Richard Hill, a director at Symantec and a former chairman and chief executive of Novellus Systems, has been appointed interim president and chief executive of Symantec, effective immediately. Hill succeeds Greg Clark, who has stepped down as president and CEO and as a member of the Symantec, also effective immediately. The company will commence a search process to find a permanent CEO.

Advantest has extended its V93000 tester for next-generation 5G radio-frequency devices The new V93000 Wave Scale Millimeter solution features multi-site parallelism to support mmWave frequencies. In addition, Advantest has also introduced its GPWGD high-resolution module with an analog-performance digitizer for its T2000 tester. The module is used to test high-resolution audio digital-to-analog converters (DACs), embedded in power-management ICs (PMICs), and high-resolution audio devices.
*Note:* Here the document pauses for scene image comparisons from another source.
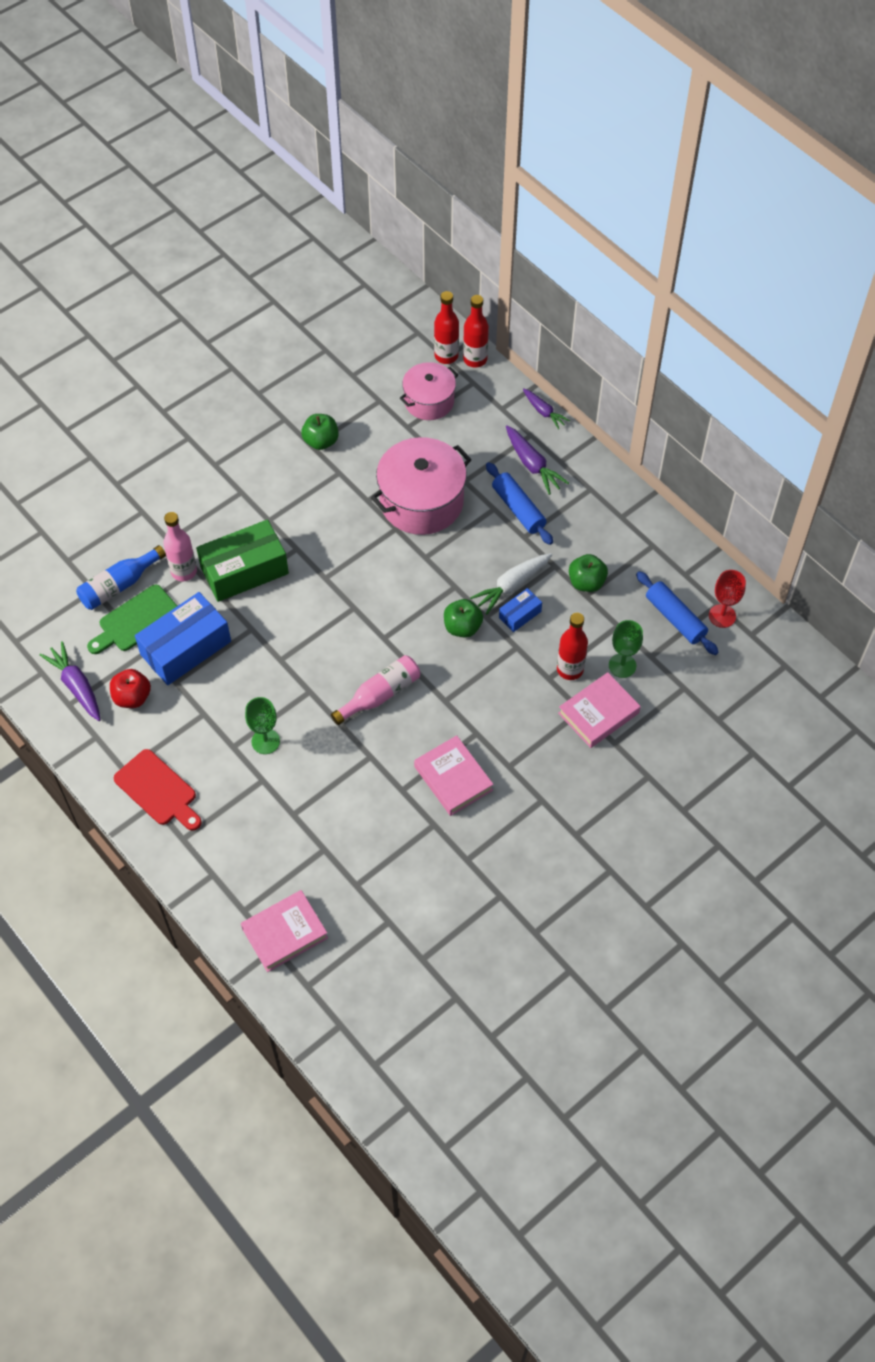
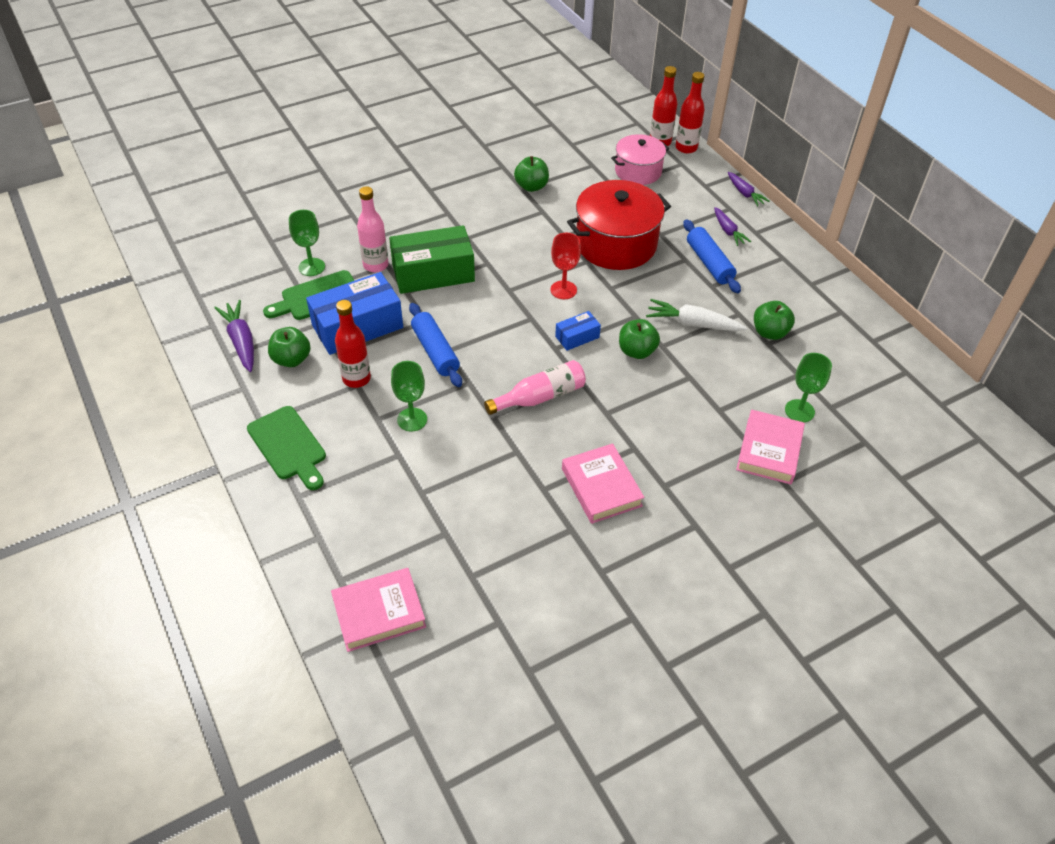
camera: 10 degrees right, 10 degrees down
blue bottle [76,545,166,610] -> green goblet [289,210,325,276]
red apple [110,669,151,708] -> green apple [268,327,311,367]
red cutting board [114,749,202,831] -> green cutting board [247,406,326,490]
pink pot [371,437,472,535] -> red pot [567,180,671,270]
white carrot [470,553,552,615] -> white carrot turned 45 degrees clockwise [646,299,747,331]
blue box [499,588,542,632] -> blue box moved to [555,311,601,351]
purple carrot [506,425,569,495] -> purple carrot [714,207,751,246], size x0.66
red bottle [557,613,588,680] -> red bottle moved to [335,300,371,388]
pink book [558,672,641,748] -> pink book turned 45 degrees counterclockwise [736,409,805,484]
blue rolling pin [636,571,719,655] -> blue rolling pin moved to [409,303,462,387]
red goblet [709,570,746,628] -> red goblet moved to [550,233,581,299]

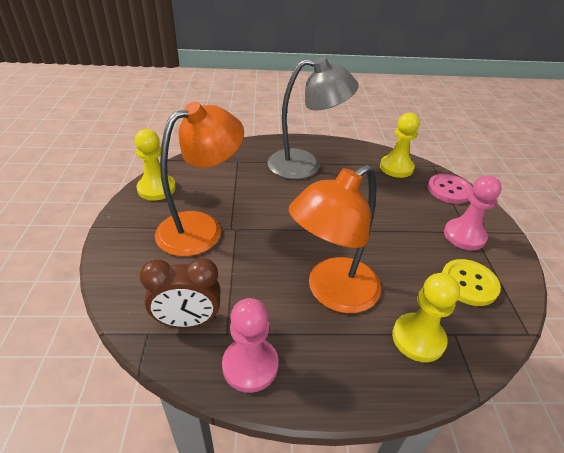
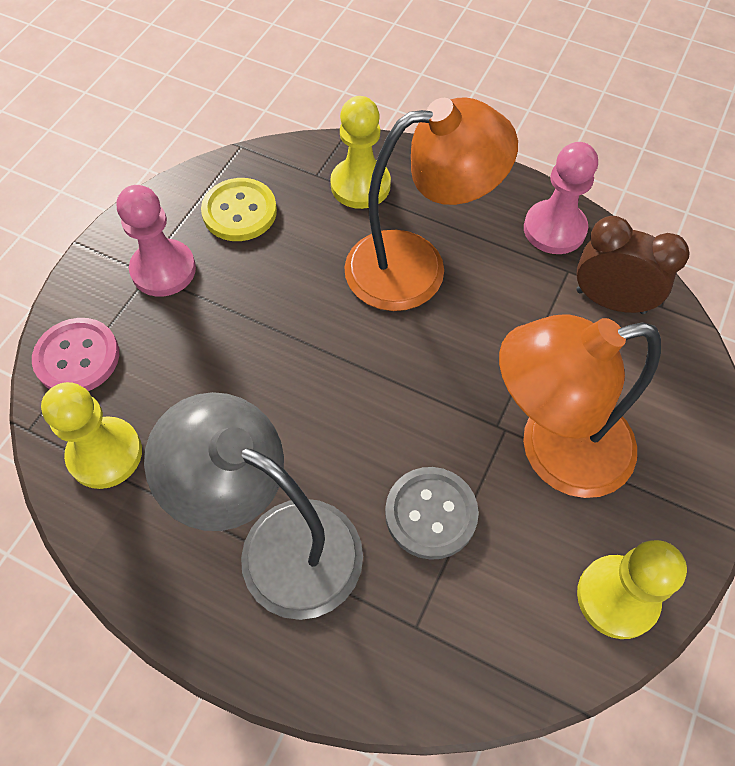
camera: 150 degrees left, 20 degrees up
none -> grey button [385,467,479,560]

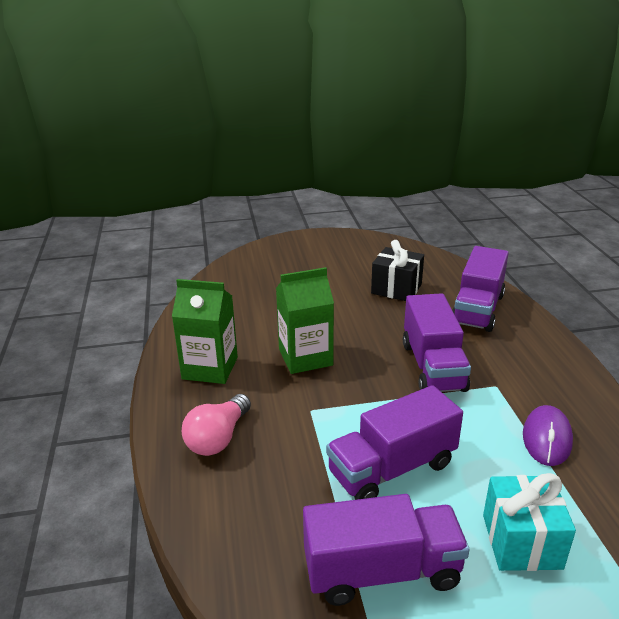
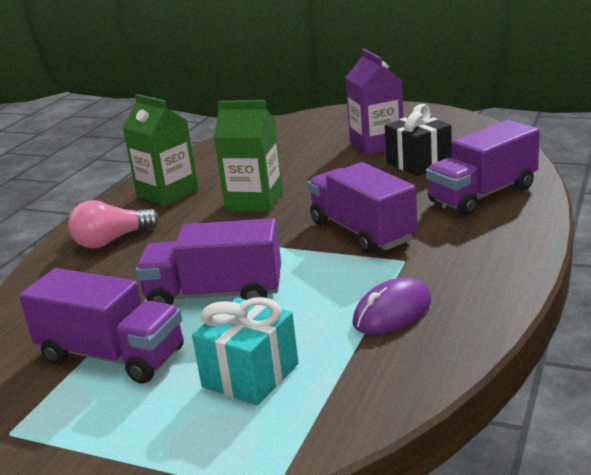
camera: 35 degrees right, 5 degrees down
purple truck [403,293,471,392] -> purple truck turned 120 degrees clockwise [308,162,418,254]
none -> purple carton [345,49,403,155]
National Instruments (NI), Radisys and CommScope have collaborated to demonstrate a 28GHz 5G New Radio (NR) network. This first public demonstration of the three companies’ collaboration shows a 28GHz base station based on various technologies.

Market research
According to Strategy Analytics, global smartphone shipments fell 4% to reach 330 million units in the first quarter. Samsung maintained first position with 22% global smartphone market share in the first quarter of 2019, staying ahead of Huawei in second, followed by Apple in third place.

Last month, Texas Governor Greg Abbott announced that Texas Instruments will increase its presence in Richardson, Texas and build a new 300mm analog fab there. Upon completion, the new facility is expected to create more than 488 jobs and represent more than $3.1 billion in capital investment. Who is the biggest analog chipmaker? “With analog sales of $10.8 billion and 18% market share, Texas Instruments maintained its firm grip as the world’s leading supplier of analog devices. TI’s 2018 analog sales increased $0.9 billion and were nearly twice those of second-ranked Analog Devices and more than 10x those of tenth-ranked Renesas, one of two companies among the top 10 to experience a decline in analog sales,” according to IC Insights.

The total market for photonic integrated circuit transceivers will grow from around $4 billion in 2018 to around $19 billion in 2024, from around 30 million units to around 160 million units, according to Yole.